## Aufgabenstellung
1. Übertragen Sie den folgenden Satz aus dem Text zur Novelle „Das Zimmermädchen“ ins Englische: „Carla ist in den Bergen geboren, und nach dem Abitur beschließt sie in die weite Welt hinaus zu gehen, um dort etwas zu lernen.“
2. Schreiben Sie den Text zur Novelle „Das Zimmermädchen“ im Anschluss an seinen letzten Satz weiter.

Annegret Held: "Das Zimmermädchen"
"So, dann konnte ich ja jetzt endlich in die Neunzehn. Ich nahm mir Eimerchen und rosa Gummihandschuhe und frische Handtücher und meinen allgewaltigen Schlüsselbund. Dieses Geräusch liebte ich am meisten, das Geräusch des drehenden Schlüssels im friesischen Schloss, das Klacken, die Tür öffnete sich. Sesam, Sesam. Ich sah erst mal nicht viel. Es war alles dunkel, und eine eigenartige Schwüle lag in dem Zimmer. Es roch nach schwerem Parfüm und Räucherwerk und Körperausdünstungen und schwersten menschlichen Gefechten. Aber wie sollte der Doktor Wüller das alleine hinbringen, in der ersten Nacht auf Langeoog, eine solche Geruchsintensität und gleichzeitig schwüle Schwingungen wie nach einer schweren, arabischen Nacht? Ich stieß die Fensterläden auf und ließ Licht herein und sah die Verwüstung."
"Das Zimmermädchen" führt uns auf die
schöne Nordseeinsel Langeoog, ein Ort, an dem nur die Feuerwehr und der Notarzt
Auto fahren dürfen und den Familien innerhalb ihrer eigenen Reihen als Ferienort
vererben. Doch um hier Urlaub machen zu können, muss es Menschen geben, die
einem diesen Urlaub gut gestalten, und dazu gehören die Zimmermädchen in den
Hotels und Pensionen. Von einem dieser Zimmermädchen handelt diese Novelle,
die einige private Erfahrungen der Autorin verarbeitet.
Carla ist in den Bergen
geboren, und nach dem Abitur beschließt sie in die weite Welt hinaus zu gehen,
um dort etwas zu lernen. Die weite Welt soll zunächst am Meer sein, und weil
Carla ganz unten anfangen will, bewirbt sie sich als Zimmermädchen auf Langeoog
in der Pension "Zum Deichgrafen". Hier stürzt sie sich in Hausarbeit, wie sie
es zuhause niemals in Erwägung gezogen hätte. Und so, dass es Frau Sörensen,
ihre Chefin, immer wieder irritiert. Carlas Mitstreiterinnen an der Putzfront
amüsieren sich eher darüber, wenngleich sie der Fleiß der Kollegin nicht durchwegs
begeistert.

## Untersuchte Daten
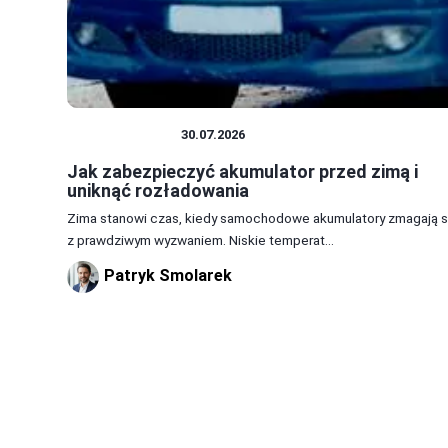
AKUMULATOR
30.07.2026
Jak zabezpieczyć akumulator przed zimą i
uniknąć rozładowania
Zima stanowi czas, kiedy samochodowe akumulatory zmagają s
z prawdziwym wyzwaniem. Niskie temperat...
Patryk Smolarek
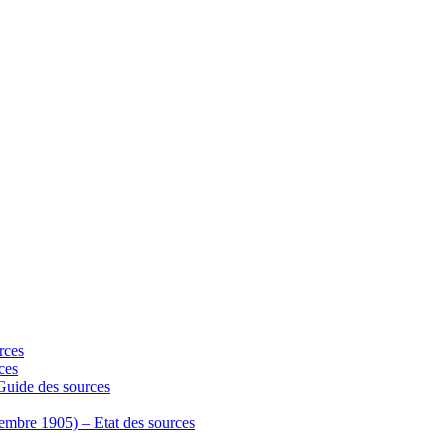
rces
ces
 Guide des sources
écembre 1905) – Etat des sources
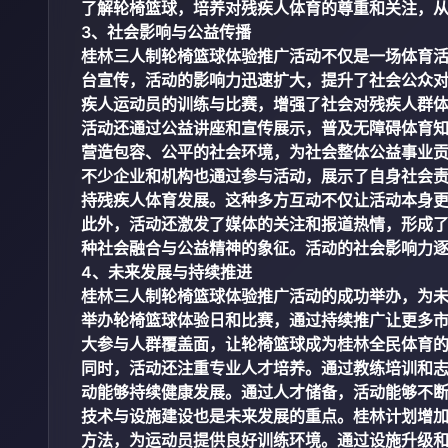
了解轮椅篮球，培养对残疾人体育的尊重和关注，
3、社会影响与公益传播
桂林三人制轮椅篮球体验推广活动不仅是一场体育
台宣传，活动的影响力迅速扩大，提升了社会公众
疾人运动员的训练与比赛，增强了社会对残疾人群
活动还通过公益讲座和宣传展示，普及无障碍体育
营造包容、公平的社会环境，为社会整体公益事业
不少企业和机构也通过参与活动，展示了自身社会
持残疾人体育发展。这种多方互动不仅让活动本身
此外，活动还激发了媒体的关注和报道热情，形成
种社会融合与公益精神的象征。活动的社会影响力
4、未来发展与持续推进
桂林三人制轮椅篮球体验推广活动的成功举办，为
举办轮椅篮球体验日和比赛，通过持续推广让更多
大参与人群覆盖面，让轮椅篮球成为桂林全民体育
同时，活动还注重专业人才培养。通过教练培训和
动能够持续健康发展。通过人才储备，活动能够不
技术与设施建设也是未来发展的重点。桂林计划增
方法，为运动员提供良好训练环境。通过设施升级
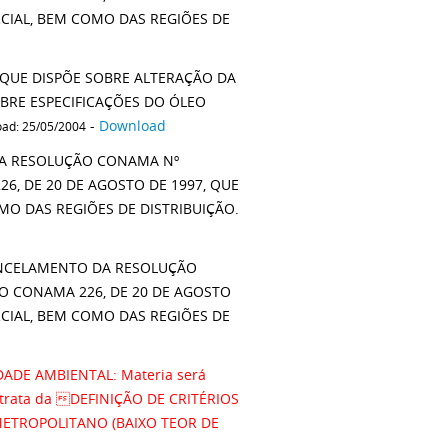
RCIAL, BEM COMO DAS REGIÕES DE
 QUE DISPÕE SOBRE ALTERAÇÃO DA
BRE ESPECIFICAÇÕES DO ÓLEO
-
Download
oad: 25/05/2004
DA RESOLUÇÃO CONAMA Nº
6, DE 20 DE AGOSTO DE 1997, QUE
MO DAS REGIÕES DE DISTRIBUIÇÃO.
ANCELAMENTO DA RESOLUÇÃO
O CONAMA 226, DE 20 DE AGOSTO
RCIAL, BEM COMO DAS REGIÕES DE
ADE AMBIENTAL: Materia será
 trata da DEFINIÇÃO DE CRITÉRIOS
METROPOLITANO (BAIXO TEOR DE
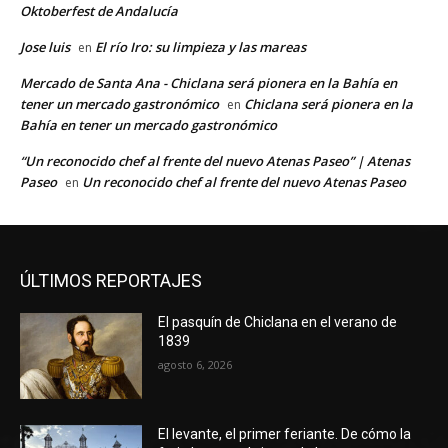
Oktoberfest de Andalucía
Jose luis
El río Iro: su limpieza y las mareas
en
Mercado de Santa Ana - Chiclana será pionera en la Bahía en
tener un mercado gastronómico
Chiclana será pionera en la
en
Bahía en tener un mercado gastronómico
“Un reconocido chef al frente del nuevo Atenas Paseo” | Atenas
Paseo
Un reconocido chef al frente del nuevo Atenas Paseo
en
ÚLTIMOS REPORTAJES
El pasquín de Chiclana en el verano de
1839
agosto 6, 2026
El levante, el primer feriante. De cómo la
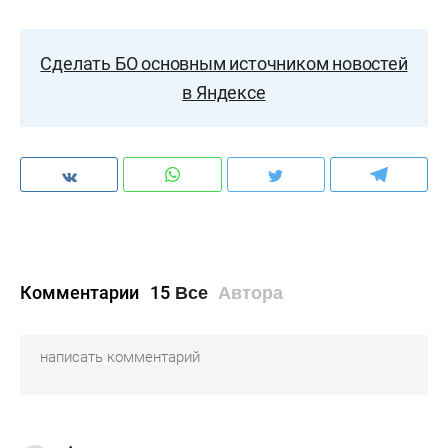
Сделать БО основным источником новостей
в Яндексе
Комментарии
15
Все
Автора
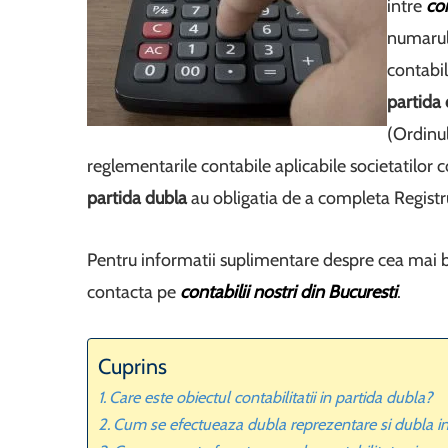
intre
co
numarul 
contabil
partida
(Ordinul
reglementarile contabile aplicabile societatilor
partida dubla
au obligatia de a completa Registrul
Pentru informatii suplimentare despre cea mai b
contacta pe
contabilii nostri din Bucuresti
.
Cuprins
Care este obiectul contabilitatii in partida dubla?
Cum se efectueaza dubla reprezentare si dubla inre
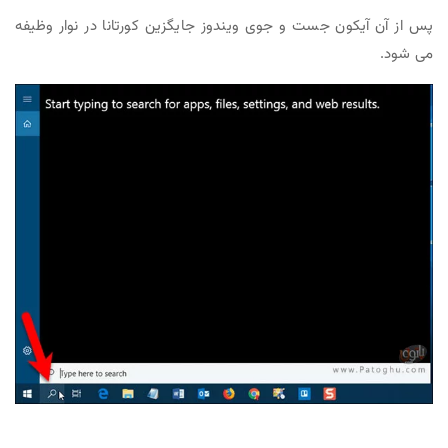
ون جست و جوی ویندوز جایگزین کورتانا در نوار وظیفه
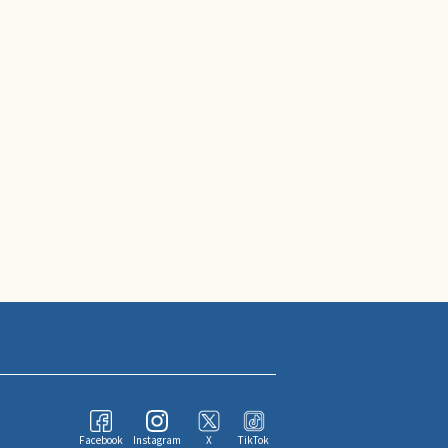
Facebook
Instagram
X
TikTok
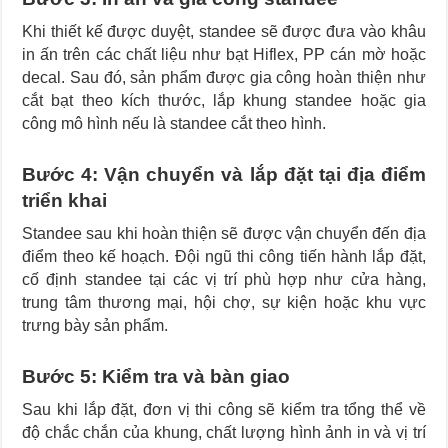
Khi thiết kế được duyệt, standee sẽ được đưa vào khâu
in ấn trên các chất liệu như bạt Hiflex, PP cán mờ hoặc
decal. Sau đó, sản phẩm được gia công hoàn thiện như
cắt bạt theo kích thước, lắp khung standee hoặc gia
công mô hình nếu là standee cắt theo hình.
Bước 4: Vận chuyển và lắp đặt tại địa điểm
triển khai
Standee sau khi hoàn thiện sẽ được vận chuyển đến địa
điểm theo kế hoạch. Đội ngũ thi công tiến hành lắp đặt,
cố định standee tại các vị trí phù hợp như cửa hàng,
trung tâm thương mại, hội chợ, sự kiện hoặc khu vực
trưng bày sản phẩm.
Bước 5: Kiểm tra và bàn giao
Sau khi lắp đặt, đơn vị thi công sẽ kiểm tra tổng thể về
độ chắc chắn của khung, chất lượng hình ảnh in và vị trí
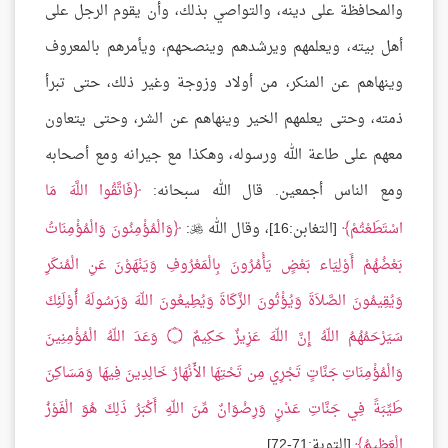
والمحافظة على دينه، والتواصي بذلك، وأن يقوم الرجل على
أهل بيته، ويعلمهم ويرشدهم وينصحهم، ويأمرهم بالمعروف
وينهاهم عن المنكر، من أولاد وزوجة وغير ذلك، حتى تبرأ
ذمته، وحتى يعلمهم الخير وينهاهم عن الشر، وحتى يتعاون
معهم على طاعة الله ورسوله، وهكذا مع جيرانه ومع أصحابه
ومع الناس أجمعين. قال الله سبحانه:
فَاتَّقُوا اللَّهَ مَا
اسْتَطَعْتُمْ
[التغابن:16]، وقال الله
:
وَالْمُؤْمِنُونَ وَالْمُؤْمِنَاتُ

بَعْضُهُمْ أَوْلِيَاء بَعْضٍ يَأْمُرُونَ بِالْمَعْرُوفِ وَيَنْهَوْنَ عَنِ الْمُنكَرِ
وَيُقِيمُونَ الصَّلاَةَ وَيُؤْتُونَ الزَّكَاةَ وَيُطِيعُونَ اللّهَ وَرَسُولَهُ أُوْلَئِكَ
سَيَرْحَمُهُمُ اللّهُ إِنَّ اللّهَ عَزِيزٌ حَكِيمٌ
۝
وَعَدَ اللّهُ الْمُؤْمِنِينَ
وَالْمُؤْمِنَاتِ جَنَّاتٍ تَجْرِي مِن تَحْتِهَا الأَنْهَارُ خَالِدِينَ فِيهَا وَمَسَاكِنَ
طَيِّبَةً فِي جَنَّاتِ عَدْنٍ وَرِضْوَانٌ مِّنَ اللّهِ أَكْبَرُ ذَلِكَ هُوَ الْفَوْزُ
الْعَظِيمُ
[التوبة:71-72].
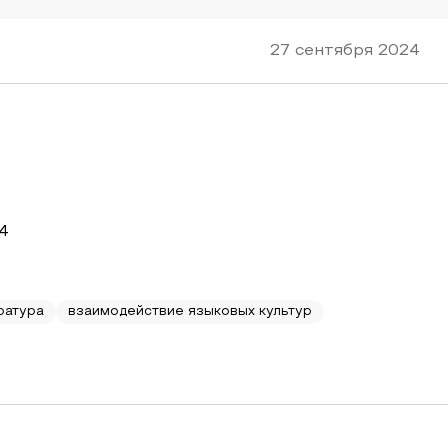
27 сентября 2024
4
ратура
взаимодействие языковых культур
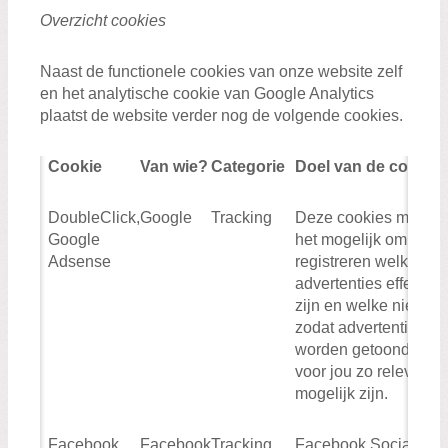
Overzicht cookies
Naast de functionele cookies van onze website zelf
en het analytische cookie van Google Analytics
plaatst de website verder nog de volgende cookies.
Cookie
Van wie?
Categorie
Doel van de cookie
DoubleClick,
Google
Tracking
Deze cookies maken
Google
het mogelijk om te
Adsense
registreren welke
advertenties effectief
zijn en welke niet,
zodat advertenties
worden getoond die
voor jou zo relevant
mogelijk zijn.
Facebook
Facebook
Tracking
Facebook Social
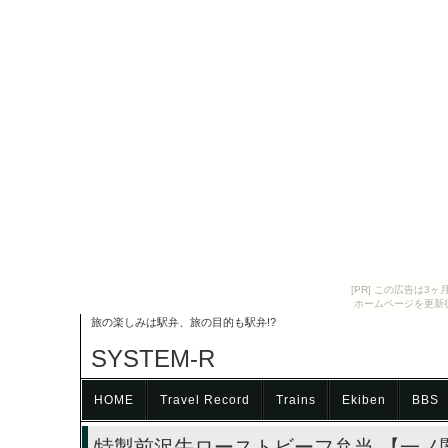
[PR] この広告は
ホームページを更新
旅の楽しみは駅弁、旅の目的も駅弁!?
SYSTEM-R
HOME
Travel Record
Trains
Ekiben
BBS
特製前沢牛ローストビーフ弁当 【一ノ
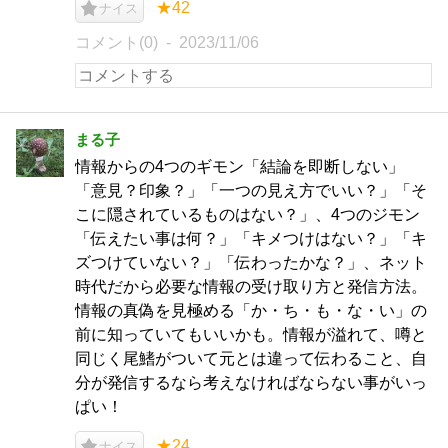
★42
ナイス
コメント(0)
2023/11/06
まる子
情報からの4つのギモン「結論を即断しない」
「意見？印象？」「一つの見え方でいい？」「そ
こに隠されているものはない？」、4つのジモン
「伝えたい事は何？」「キメつけはない？」「キ
ズつけていない？」「伝わったかな？」、ネット
時代だから必要な情報の受け取り方と発信方法。
情報の真偽を見極める「か・ち・も・な・い」の
前に知っていてもいいかも。情報が溢れて、噂と
同じく尾鰭がついて元とは違って伝わること、自
分が発信するなら考えなければならない事がいっ
ぱい！
★24
ナイス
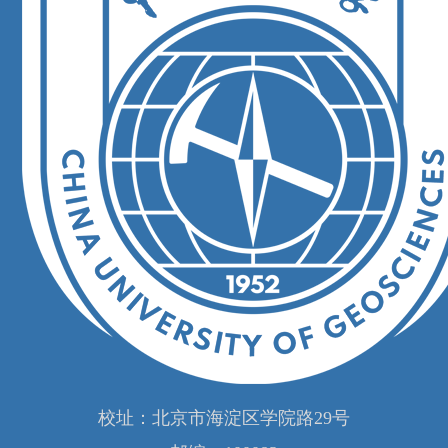
校址：北京市海淀区学院路29号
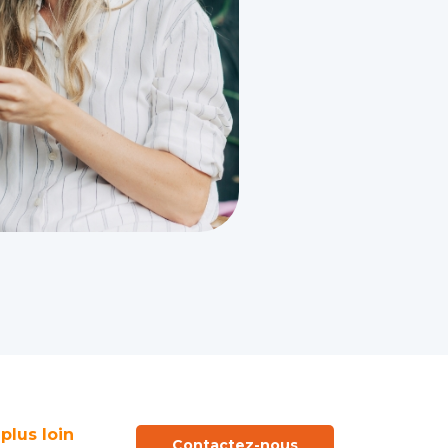
 plus loin
Contactez-nous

## Lösungen
1. Carla was born in the mountains, and after graduating from high school she decides to go out into the wide world to learn something there.

2.
Diese Novelle wurde nach ihrer Veröffentlichung in der Presse hier und da angegriffen,
weil sie einen Gutmenschen, Carla nämlich, allzu vereinfachend einer Reihe von
nicht so guten Menschen gegenüber stellt. Aber das verkennt, meiner Meinung
nach, das Thema der Novelle. Genauso wenig ist das Buch eigentlich ein reiner
Inselroman, auch wenn er gerne so beworben wird. Begeisterte Inselbesucher werden
ein wenig erstaunt darüber sein, dass man es in sieben Wochen nicht schafft,
die Seehundbänke, das
Birkenwäldchen,
den Hafen, den Flughafen und einiges Andere auf dieser Insel zu sehen, was für
die meisten "Profis" selbst in zwei Wochen zum festen Pflichturlaubsprogramm
gehört. Aber Carla lernt hier in ihrer Art und Weise eben eine neue Welt kennen
und auch ein wenig über sich selbst. Es handelt sich hier nicht um eine Großstädterin,
sondern um eine verhältnismäßig isoliert aufgewachsene Frau, die hier - in einem
gewissermaßen abgegrenzten Umfeld - ihren ersten kleinen Ausbruchsversuch macht,
wobei sie auf ihre Umgebung genauso fremdartig wirkt, wie diese auf sie.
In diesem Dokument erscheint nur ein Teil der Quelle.